The numbers are not very precise. `100,000+` could mean anywhere from 100 000 to 1M. However, the data doesn't have to be all that precise for our purposes. We will use the current data as it is. `100,000+` will count as 100 000 installations exactly and so on.
As can be seen from the list above the numbers are in string format. We will need to convert them to float and then calculate the averages.

In [19]:
genres_android = freq_table(free_android, 1)

for genre in genres_android:
    count = 0
    length = 0
    
    for app in free_android:
        genre_app = app[1]
        if genre_app == genre:
            installs = app[5]
            installs = installs.replace(',', '')
            installs = installs.replace('+', '')
            count += float(installs)
            length += 1
    
    avg_installs = count / length
    print(genre, ':', avg_installs)
        

ART_AND_DESIGN : 1986335.0877192982
AUTO_AND_VEHICLES : 647317.8170731707
BEAUTY : 513151.88679245283
BOOKS_AND_REFERENCE : 8767811.894736841
BUSINESS : 1704192.3399014778
COMICS : 817657.2727272727
COMMUNICATION : 38326063.197916664
DATING : 854028.8303030303
EDUCATION : 1768500.0
ENTERTAINMENT : 9146923.076923076
EVENTS : 253542.22222222222
FINANCE : 1387692.475609756
FOOD_AND_DRINK : 1924897.7363636363
HEALTH_AND_FITNESS : 4167457.3602941176
HOUSE_AND_HOME : 1331540.5616438356
LIBRARIES_AND_DEMO : 638503.734939759
LIFESTYLE : 1437816.2687861272
GAME : 12914435.883748516
FAMILY : 5183203.576042279
MEDICAL : 123064.7898089172
SOCIAL : 23253652.127118643
SHOPPING : 7036877.311557789
PHOTOGRAPHY : 17840110.40229885
SPORTS : 4274688.722772277
TRAVEL_AND_LOCAL : 13984077.710144928
TOOLS : 10801391.298666667
PERSONALIZATION : 5201482.6122448975
PRODUCTIVITY : 16772838.591304347
PARENTING : 542603.6206896552
WEATHER : 5074486.197183099
VIDEO_PLAYERS : 24790074.17721519
NEWS_AND_MAGAZINES : 

As with the App Store, these numbers can be misleading as they are skewed in most genres by a few big apps that have 100M - 1B installs(Facebook, Youtube, Chrome, MS Word etc).
As before, the problem is that the install numbers might not truly reflect the popularity of the genre of apps as a whole. It also seems difficult to compete in most of the genres due to domination by a few giants.

# Conclusion

The app markets on both Google Play store and iOS App Store. The various genres are either saturated by competitors (i.e. Gaming) or dominated by a few giant apps.
The most plausible strategy is to find a genre on both markets that is only dominated by a few giants and is not saturated in the <100M segment. With proper resources it should be possible to create a successful app in this genre.

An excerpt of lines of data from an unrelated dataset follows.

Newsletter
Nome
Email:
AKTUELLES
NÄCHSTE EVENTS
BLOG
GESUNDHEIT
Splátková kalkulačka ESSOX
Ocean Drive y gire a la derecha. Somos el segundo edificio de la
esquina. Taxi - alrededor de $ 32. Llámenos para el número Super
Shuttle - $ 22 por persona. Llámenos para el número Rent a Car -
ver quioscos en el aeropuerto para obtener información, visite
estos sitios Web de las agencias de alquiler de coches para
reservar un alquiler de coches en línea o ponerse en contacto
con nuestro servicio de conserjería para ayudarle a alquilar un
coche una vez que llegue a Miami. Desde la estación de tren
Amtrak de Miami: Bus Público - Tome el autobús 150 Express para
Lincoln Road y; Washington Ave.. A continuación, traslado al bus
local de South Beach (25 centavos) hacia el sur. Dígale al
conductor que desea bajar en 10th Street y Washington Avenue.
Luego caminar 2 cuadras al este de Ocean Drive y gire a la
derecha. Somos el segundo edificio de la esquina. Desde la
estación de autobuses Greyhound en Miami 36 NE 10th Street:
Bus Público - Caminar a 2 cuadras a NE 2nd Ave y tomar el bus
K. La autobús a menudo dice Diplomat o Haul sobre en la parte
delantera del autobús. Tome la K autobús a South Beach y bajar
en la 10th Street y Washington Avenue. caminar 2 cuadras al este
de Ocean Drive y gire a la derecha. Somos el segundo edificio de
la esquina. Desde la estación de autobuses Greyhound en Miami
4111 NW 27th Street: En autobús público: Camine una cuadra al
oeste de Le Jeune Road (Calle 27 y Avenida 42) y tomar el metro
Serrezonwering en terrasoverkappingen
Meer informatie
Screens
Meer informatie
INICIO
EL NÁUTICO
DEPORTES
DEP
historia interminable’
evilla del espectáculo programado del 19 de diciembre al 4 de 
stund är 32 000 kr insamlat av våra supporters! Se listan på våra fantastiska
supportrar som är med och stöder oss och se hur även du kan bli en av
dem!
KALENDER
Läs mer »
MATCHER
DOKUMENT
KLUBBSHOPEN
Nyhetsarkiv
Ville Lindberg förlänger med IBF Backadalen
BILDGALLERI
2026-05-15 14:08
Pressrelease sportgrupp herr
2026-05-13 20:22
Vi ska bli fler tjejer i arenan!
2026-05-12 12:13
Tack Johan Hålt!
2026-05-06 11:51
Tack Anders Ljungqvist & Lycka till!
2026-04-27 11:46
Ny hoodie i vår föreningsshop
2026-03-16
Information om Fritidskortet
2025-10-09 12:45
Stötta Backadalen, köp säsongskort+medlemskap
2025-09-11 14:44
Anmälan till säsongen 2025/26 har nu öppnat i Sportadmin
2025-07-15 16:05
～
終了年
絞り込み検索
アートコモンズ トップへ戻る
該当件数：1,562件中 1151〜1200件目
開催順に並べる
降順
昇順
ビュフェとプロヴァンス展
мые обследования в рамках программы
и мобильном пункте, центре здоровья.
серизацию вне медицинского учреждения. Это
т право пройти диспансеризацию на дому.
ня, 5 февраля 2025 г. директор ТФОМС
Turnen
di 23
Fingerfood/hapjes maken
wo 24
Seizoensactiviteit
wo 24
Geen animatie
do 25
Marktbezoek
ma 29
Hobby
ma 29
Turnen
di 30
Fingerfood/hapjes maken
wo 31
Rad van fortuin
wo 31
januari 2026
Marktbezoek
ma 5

What genre is chosen would also depend on what kind of resources are available to the company:
- What is the marketing budget?
- What kinds of domain knowledge does the company have?
- Can they partner with various brands?

Since the company gets it's money from inn-app ads the app would have to be one that is frequently used. Weather apps, travel apps and other apps that the user is unlikely to interface with often will probably not be a good investment.